There hasn’t been a big push for an L.A. screening until now, despite positive reviews at Sundance last year. The festival was a sobering experience for Meza, a former Catholic school student who is painfully shy and lacking in self-promotional instincts.
“I’m a very private person, and I have a hard time with the whole press thing,” Meza said. “There’s a way of doing Sundance correctly, and we didn’t do it. Our film is really an odd film, and you can’t really pigeonhole it.”
Although Meza--a Mexican national who grew up in Highland Park--populates “Staccato Purr” with Latino characters and plops them into a Latino neighborhood, he isn’t hitting anyone over the head with their ethnicity. The result is a movie that was hard to package.
“I’ve lost innocence in that I’ve accepted that it’s not the quality of the film alone that’s going to make a difference,” Meza said, remembering his experience at Sundance. “It has to do with at one point relinquishing your film to its role as product that is going to be marketed. And I hate that.”

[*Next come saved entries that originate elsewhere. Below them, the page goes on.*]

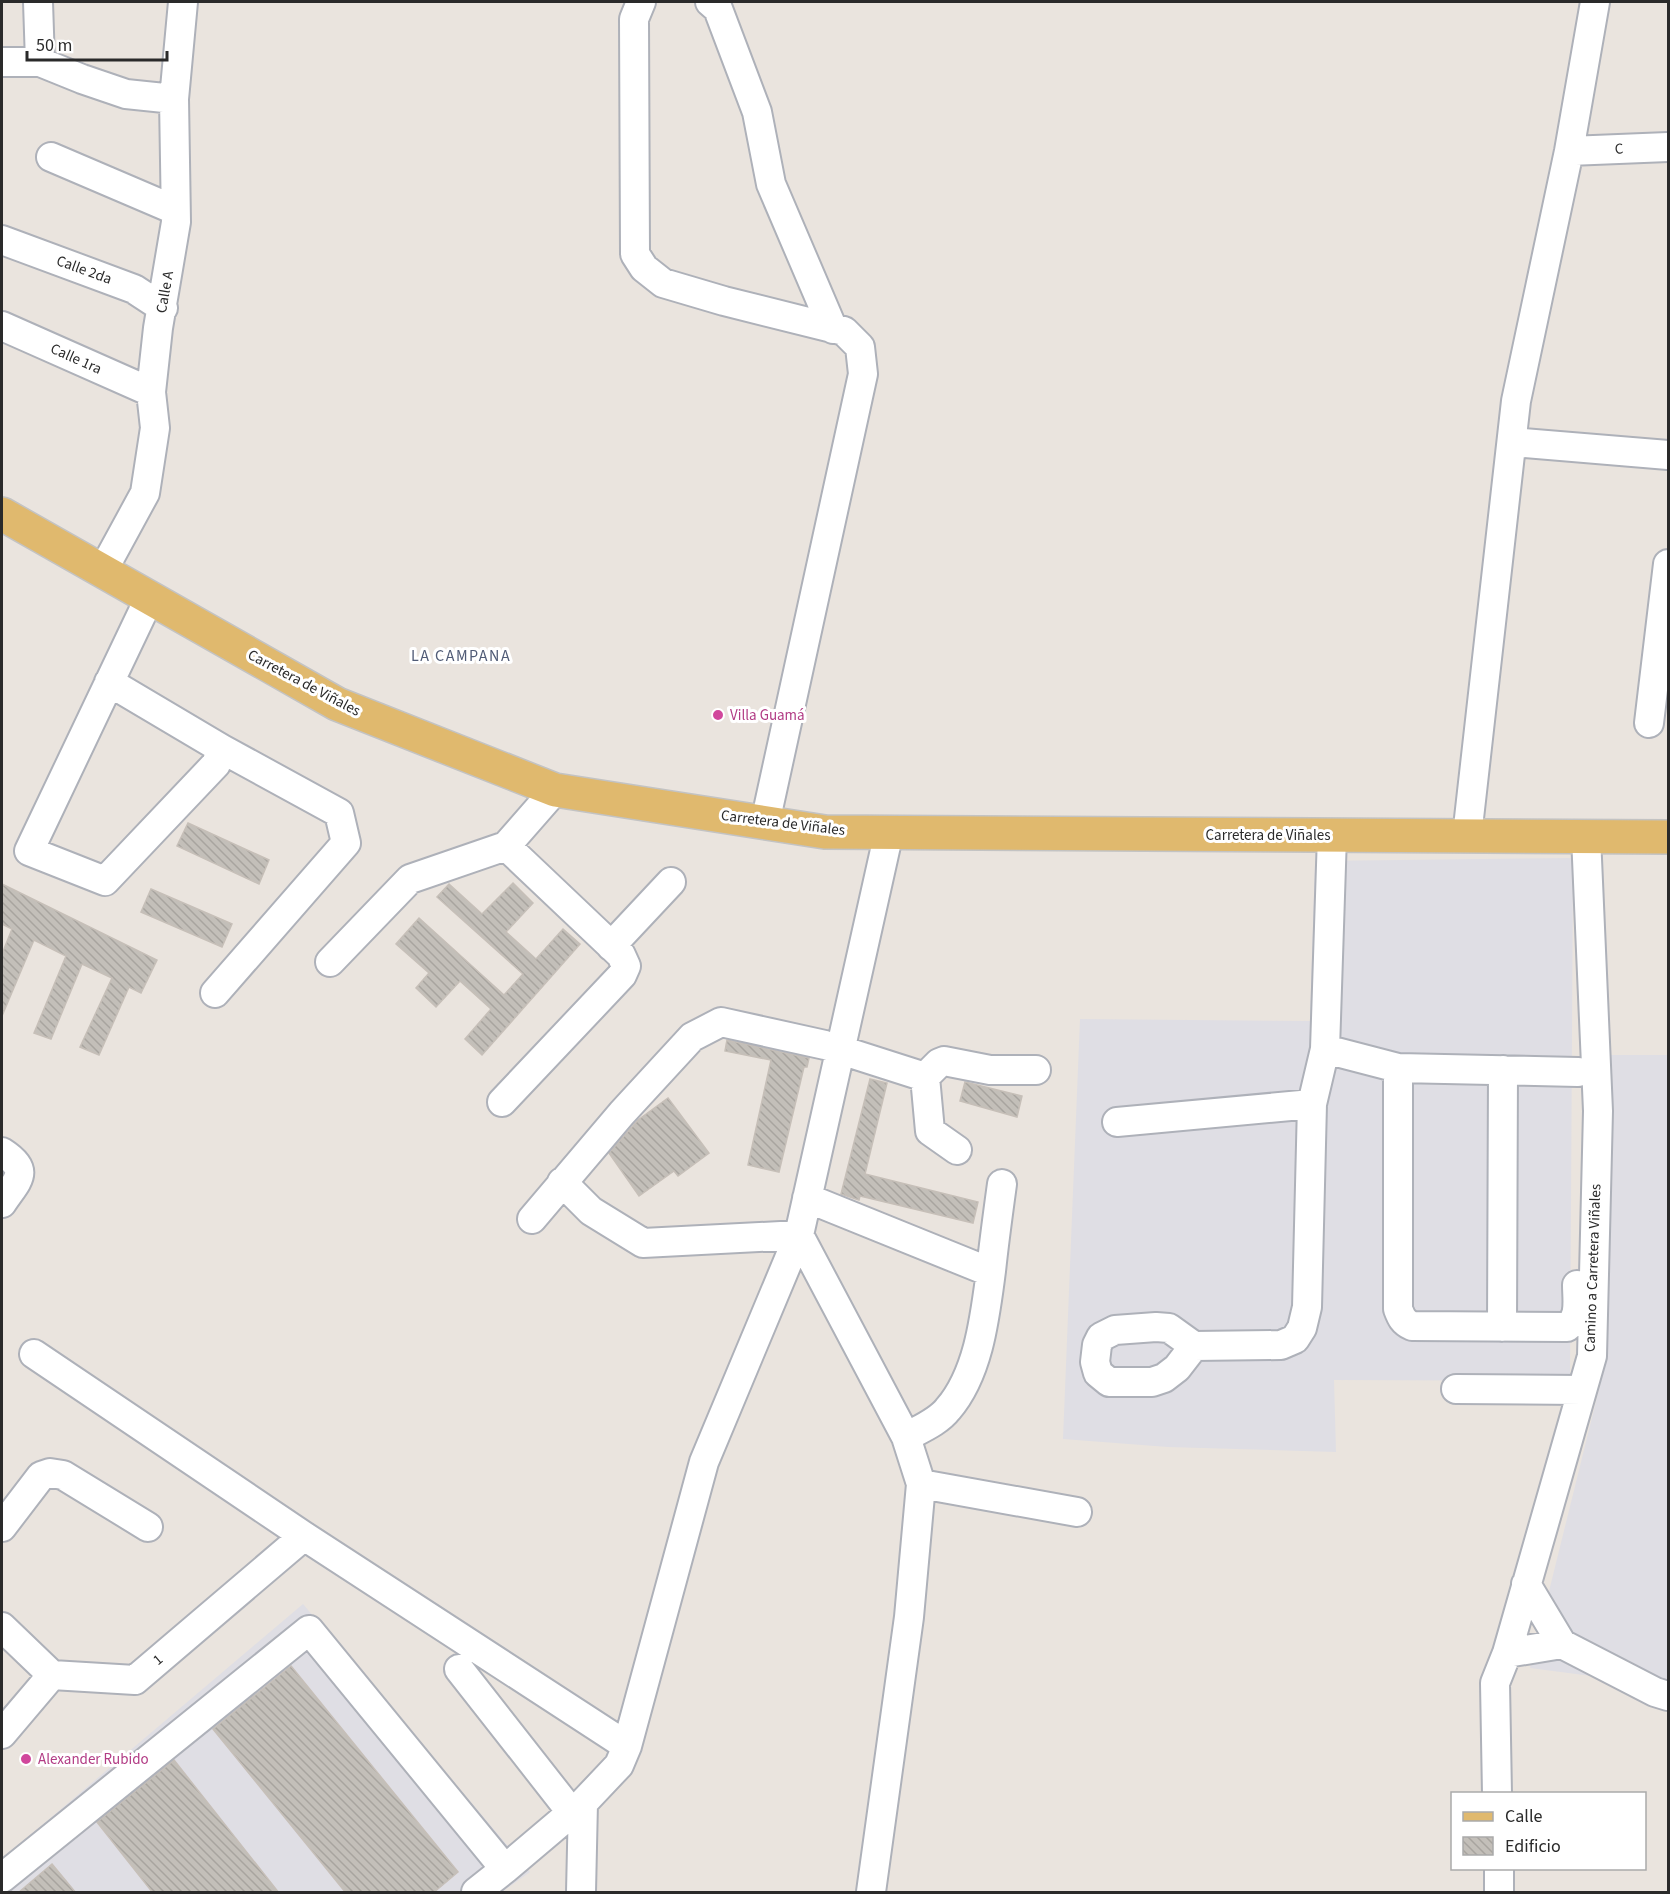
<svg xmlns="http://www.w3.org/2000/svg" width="1670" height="1894" viewBox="0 0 1670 1894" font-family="'Source Sans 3',sans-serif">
	<defs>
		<pattern id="building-back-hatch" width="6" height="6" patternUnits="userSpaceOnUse" patternTransform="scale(1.5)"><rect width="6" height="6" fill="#c3bfb9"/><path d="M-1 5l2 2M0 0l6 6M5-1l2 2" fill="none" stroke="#a8a49f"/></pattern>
	</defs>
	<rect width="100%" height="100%" fill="#eae4de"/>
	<!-- industrial -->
	<path fill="#dfdee4" d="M1573 858 1570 1381 1334 1380 1336 1452 1168 1447 1063 1439 1080 1019 1310 1021 1315 861Z
		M1609 1055H1668V1686L1530 1668 1608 1353Z
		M303 1604 530 1872 502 1892H2V1859Z"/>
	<!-- building -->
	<path fill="url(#building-back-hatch)" stroke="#c6bfb8" stroke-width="1.5" d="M188 823 269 860 259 884 177 846Z
		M513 883 533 903 506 932 536 959 563 929 580 944 482 1055 465 1039 491 1009 460 981 436 1007 416 988 429 973 396 944 419 918 504 995 523 974 437 897 449 884 482 914Z
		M2 884 157 960 141 993 129 987 99 1055 80 1047 112 978 82 964 51 1039 34 1033 66 956 34 940 2 1016V954L12 929 2 924Z
		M151 889 232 924 222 947 141 912Z
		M727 1040 809 1058 807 1067H804L779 1172 748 1165 771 1060 725 1051Z
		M870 1079 887 1083 865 1174 978 1202 973 1223 860 1196 859 1200 841 1194Z
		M965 1082 1022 1096 1017 1117 960 1101Z
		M668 1098 709 1153 678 1176 674 1171 639 1196 609 1153 638 1120Z
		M291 1666 458 1872 433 1893H346L213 1729Z
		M174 1760 279 1893H153L97 1822Z
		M52 1864 76 1893H18Z"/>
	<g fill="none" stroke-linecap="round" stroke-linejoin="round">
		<defs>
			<path id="minor" d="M38 2 40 62
				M641 2 634 19 635 254 644 268 663 283 724 301 844 331 860 347 863 374 765 823
				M710 2 718 9 757 112 771 184 833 329
				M2 62H40L82 79 126 94 174 99
				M1569 151 1668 147
				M51 157 175 210
				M2 240 134 289 163 308
				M2 326 151 392
				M1512 442 1668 455
				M102 572 145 493 155 428 151 392 158 328 176 222 174 99 183 2
				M109 682 222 749 216 764 105 881 29 851 149 599
				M1649 723 1668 564
				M1467 836 1516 401 1569 151 1595 2
				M611 946 671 882
				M330 962 410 879 506 846
				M215 993 346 843 339 813 222 749
				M1325 1049 1398 1068V1309C1401 1317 1403 1322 1412 1326L1567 1327C1581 1318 1577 1300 1577 1285
				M1398 1068 1578 1072
				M502 1102 622 975 626 966 621 955 506 846 555 790
				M1117 1122 1312 1104
				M957 1150 930 1131 925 1077 939 1063 944 1061 990 1070H1036
				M2 1152C32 1171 17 1180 2 1203
				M562 1182 591 1211 643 1243 799 1235 906 1437 921 1484 909 1617 871 1892
				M807 1198 990 1272
				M532 1219 622 1113 692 1037 721 1022 825 1045 925 1077
				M1502 1327 1503 1070
				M1194 1346 1177 1368 1164 1378 1152 1382H1109L1098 1373 1095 1362 1097 1345 1101 1337 1115 1330 1156 1327 1169 1328 1194 1346 1281 1345 1295 1339 1302 1328 1307 1307 1312 1104 1325 1049 1332 835
				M34 1354 304 1536 627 1746
				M1456 1389 1582 1390
				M906 1437C920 1429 938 1422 948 1409 979 1373 985 1316 991 1271 994 1242 998 1213 1002 1184
				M921 1484 1077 1512
				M2 1527 41 1476 50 1473 63 1475 148 1527
				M1526 1584 1562 1644 1655 1692 1668 1696
				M2 1627 52 1675
				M1507 1653 1562 1644
				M459 1669 572 1813
				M2 1734 52 1675 135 1680 304 1536
				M1497 1794 1495 1683 1507 1653 1592 1356 1598 1111 1586 836
				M1499 1868V1892
				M505 1869 583 1803 619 1765 627 1746 704 1462 799 1235 889 832
				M2 1878 309 1630 505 1869 476 1892
				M581 1892 583 1803"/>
			<path id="major" d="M2 514 337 704 555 790 825 832 1668 837"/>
		</defs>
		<!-- minor casing -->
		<use href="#minor" stroke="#aeb1b9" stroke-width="32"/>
		<!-- major casing -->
		<use href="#major" stroke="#c3c3c3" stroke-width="36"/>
		<!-- minor -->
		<use href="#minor" stroke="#fff" stroke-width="28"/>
		<!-- major -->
		<use href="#major" stroke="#e0b96e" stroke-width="33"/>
	</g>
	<!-- markers -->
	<g fill="#d1479c" stroke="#fff" stroke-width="2">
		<circle cx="718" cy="715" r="6"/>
		<circle cx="26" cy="1759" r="6"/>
	</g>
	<g text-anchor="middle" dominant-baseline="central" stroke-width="6" stroke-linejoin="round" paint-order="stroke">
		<!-- street labels -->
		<g font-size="15" fill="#2a2a2a" stroke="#fff">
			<text transform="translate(1619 149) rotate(-3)">C</text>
			<text transform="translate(84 270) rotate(20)">Calle 2da</text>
			<text transform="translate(165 292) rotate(-80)">Calle A</text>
			<text transform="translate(76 359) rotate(24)">Calle 1ra</text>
			<text transform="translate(304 683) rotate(28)">Carretera de Viñales</text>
			<text transform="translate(783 823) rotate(7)">Carretera de Viñales</text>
			<text x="1268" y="835">Carretera de Viñales</text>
			<text transform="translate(1593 1268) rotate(-88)">Camino a Carretera Viñales</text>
			<text transform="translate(158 1660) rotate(-40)">1</text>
		</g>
		<!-- hotel labels -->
		<g font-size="15" fill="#b23c85" stroke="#fff" text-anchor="start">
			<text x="730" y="715">Villa Guamá</text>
			<text x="38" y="1759">Alexander Rubido</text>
		</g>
		<!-- neighbourhood labels -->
		<g font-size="16" letter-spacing="1.5" fill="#505b76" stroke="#fff">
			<text x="461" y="656">LA CAMPANA</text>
		</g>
	</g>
	<!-- border -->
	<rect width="1670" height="1894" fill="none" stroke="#2a2a2a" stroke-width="6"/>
	<!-- legend -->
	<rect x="1451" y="1792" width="195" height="78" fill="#ffffff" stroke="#aaaaaa" stroke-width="1.5"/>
	<rect x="1463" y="1812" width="30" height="9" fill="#e0b96e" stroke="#aaaaaa" stroke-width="1.5"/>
	<text x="1505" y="1822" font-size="18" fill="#2a2a2a">Calle</text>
	<rect x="1463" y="1837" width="30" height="18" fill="url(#building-back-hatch)" stroke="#aaaaaa" stroke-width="1.5"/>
	<text x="1505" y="1852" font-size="18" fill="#2a2a2a">Edificio</text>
	<!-- scale -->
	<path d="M27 51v9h140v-9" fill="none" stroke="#2a2a2a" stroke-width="3"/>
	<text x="36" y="51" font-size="18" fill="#2a2a2a" stroke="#ffffff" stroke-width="4.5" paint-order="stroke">50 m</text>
</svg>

Citing directors like Chris Marker (“Le Jetee”) and Jim Jarmusch (“Stranger Than Paradise”)--both of whom are known for evoking emotional truth in a strictly paced story--as inspiration, Meza is resistant to compromising his idea of what a film should be to fit in with current Hollywood trends.
“I don’t believe so much in morality tales, but I think a good story always teaches you something,” said Meza, who put time in at UCLA’s graduate film program. “It helps elucidate those parts of your life where something’s missing.”
Currently working on the script of what he calls another “dopey little Highland Park movie,” Meza is again hunting for funds to put his vision on screen.
Meanwhile, in a life-imitates-art twist, he has just moved out of his parents’ house. It was an arrangement that he found himself in after a traffic accident put a damper on his own dreams of driving to Texas in the same early-’70s Chevelle, which belonged to his sister.
“I found it a little mystical that as a result of this film, I became enamored with the idea of blasting out of L.A. and going to San Antonio in that same car,” Meza laughed. “It makes me wonder about what kind of forces are working in the universe.”